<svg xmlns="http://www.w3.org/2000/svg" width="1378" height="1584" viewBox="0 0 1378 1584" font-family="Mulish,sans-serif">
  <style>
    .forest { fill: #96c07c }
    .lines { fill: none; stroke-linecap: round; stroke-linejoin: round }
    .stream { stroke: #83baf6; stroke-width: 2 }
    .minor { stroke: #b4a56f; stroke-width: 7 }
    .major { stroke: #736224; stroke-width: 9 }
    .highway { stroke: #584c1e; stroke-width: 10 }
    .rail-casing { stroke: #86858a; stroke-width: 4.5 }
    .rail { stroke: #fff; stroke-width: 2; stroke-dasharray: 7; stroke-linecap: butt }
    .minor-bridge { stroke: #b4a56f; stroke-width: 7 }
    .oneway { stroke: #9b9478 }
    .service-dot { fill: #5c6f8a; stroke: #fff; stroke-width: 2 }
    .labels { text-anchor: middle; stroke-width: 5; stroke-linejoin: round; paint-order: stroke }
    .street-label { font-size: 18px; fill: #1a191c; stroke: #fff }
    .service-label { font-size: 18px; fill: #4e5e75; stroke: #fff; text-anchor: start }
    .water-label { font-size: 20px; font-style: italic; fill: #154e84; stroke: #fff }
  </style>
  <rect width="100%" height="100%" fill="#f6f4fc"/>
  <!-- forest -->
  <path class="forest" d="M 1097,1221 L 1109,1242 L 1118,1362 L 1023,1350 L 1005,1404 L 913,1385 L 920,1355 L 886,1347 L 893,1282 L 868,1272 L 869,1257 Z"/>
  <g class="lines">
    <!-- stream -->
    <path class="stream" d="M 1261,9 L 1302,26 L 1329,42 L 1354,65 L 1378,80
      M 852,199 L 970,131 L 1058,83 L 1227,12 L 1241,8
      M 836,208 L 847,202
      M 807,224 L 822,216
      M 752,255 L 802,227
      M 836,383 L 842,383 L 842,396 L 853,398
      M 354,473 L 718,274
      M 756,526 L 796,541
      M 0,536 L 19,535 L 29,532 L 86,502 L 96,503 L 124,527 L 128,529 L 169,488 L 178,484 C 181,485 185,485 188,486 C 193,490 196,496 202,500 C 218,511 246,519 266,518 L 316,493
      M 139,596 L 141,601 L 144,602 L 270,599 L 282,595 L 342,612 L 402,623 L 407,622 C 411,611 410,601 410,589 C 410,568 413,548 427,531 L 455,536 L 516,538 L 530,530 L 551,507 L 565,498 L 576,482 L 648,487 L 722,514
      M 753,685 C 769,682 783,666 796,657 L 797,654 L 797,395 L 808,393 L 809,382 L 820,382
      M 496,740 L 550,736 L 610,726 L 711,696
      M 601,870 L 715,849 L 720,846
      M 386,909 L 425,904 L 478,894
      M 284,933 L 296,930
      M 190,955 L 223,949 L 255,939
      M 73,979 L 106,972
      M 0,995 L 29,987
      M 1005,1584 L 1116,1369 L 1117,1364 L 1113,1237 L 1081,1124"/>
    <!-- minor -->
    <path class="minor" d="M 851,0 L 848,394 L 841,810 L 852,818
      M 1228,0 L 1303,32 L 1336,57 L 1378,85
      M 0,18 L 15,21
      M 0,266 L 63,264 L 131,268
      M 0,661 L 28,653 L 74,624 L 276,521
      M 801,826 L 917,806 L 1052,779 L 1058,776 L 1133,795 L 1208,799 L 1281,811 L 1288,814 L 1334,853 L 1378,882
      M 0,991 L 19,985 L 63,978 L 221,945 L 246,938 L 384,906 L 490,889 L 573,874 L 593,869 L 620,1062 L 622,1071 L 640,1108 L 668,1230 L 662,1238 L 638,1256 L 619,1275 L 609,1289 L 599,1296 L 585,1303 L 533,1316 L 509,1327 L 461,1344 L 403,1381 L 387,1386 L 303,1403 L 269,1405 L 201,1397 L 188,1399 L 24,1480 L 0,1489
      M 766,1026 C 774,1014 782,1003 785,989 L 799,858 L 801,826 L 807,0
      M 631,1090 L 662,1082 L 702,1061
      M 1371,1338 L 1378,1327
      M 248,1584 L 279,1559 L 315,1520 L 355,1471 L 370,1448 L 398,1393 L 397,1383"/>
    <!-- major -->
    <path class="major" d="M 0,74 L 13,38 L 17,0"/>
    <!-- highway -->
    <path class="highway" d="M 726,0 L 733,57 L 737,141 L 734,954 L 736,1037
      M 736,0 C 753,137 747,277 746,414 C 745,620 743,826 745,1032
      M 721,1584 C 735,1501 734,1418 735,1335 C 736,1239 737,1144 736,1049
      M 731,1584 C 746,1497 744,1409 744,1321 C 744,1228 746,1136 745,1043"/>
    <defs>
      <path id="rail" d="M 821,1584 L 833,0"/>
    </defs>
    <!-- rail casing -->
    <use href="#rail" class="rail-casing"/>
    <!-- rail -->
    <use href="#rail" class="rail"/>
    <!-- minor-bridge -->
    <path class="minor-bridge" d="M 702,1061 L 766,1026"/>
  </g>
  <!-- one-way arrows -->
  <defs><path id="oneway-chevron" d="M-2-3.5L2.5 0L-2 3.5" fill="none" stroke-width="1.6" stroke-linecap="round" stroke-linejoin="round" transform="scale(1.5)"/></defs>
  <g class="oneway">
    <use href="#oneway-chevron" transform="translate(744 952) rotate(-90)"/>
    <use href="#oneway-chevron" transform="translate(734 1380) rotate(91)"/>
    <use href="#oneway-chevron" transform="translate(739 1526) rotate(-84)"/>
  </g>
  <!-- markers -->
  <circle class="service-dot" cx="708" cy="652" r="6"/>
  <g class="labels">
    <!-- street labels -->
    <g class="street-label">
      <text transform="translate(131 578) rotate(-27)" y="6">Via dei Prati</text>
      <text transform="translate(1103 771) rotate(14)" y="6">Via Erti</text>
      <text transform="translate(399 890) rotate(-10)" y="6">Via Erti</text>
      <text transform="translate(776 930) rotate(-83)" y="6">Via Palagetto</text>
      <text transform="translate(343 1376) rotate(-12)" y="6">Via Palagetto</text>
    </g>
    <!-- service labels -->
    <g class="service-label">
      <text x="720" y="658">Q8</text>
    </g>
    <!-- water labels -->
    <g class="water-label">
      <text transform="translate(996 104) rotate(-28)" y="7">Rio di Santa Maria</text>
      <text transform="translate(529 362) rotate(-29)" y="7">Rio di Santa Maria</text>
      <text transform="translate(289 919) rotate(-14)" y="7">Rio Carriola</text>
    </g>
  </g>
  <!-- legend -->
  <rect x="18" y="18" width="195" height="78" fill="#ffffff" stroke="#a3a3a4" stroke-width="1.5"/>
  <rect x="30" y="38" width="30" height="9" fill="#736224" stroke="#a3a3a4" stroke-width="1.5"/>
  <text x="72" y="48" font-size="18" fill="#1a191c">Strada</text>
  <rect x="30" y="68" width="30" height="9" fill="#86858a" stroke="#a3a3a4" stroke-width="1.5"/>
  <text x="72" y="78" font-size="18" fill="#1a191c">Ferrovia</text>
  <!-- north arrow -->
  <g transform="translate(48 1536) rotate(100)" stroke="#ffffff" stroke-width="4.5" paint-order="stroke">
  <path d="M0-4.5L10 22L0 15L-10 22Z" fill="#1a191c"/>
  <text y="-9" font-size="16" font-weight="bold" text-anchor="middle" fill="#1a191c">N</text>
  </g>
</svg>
-*-
◆ **Directions**: From the listing above, copy every line that holds the string "lines".

◆ **Reply to the exercise**:
    .lines { fill: none; stroke-linecap: round; stroke-linejoin: round }
  <g class="lines">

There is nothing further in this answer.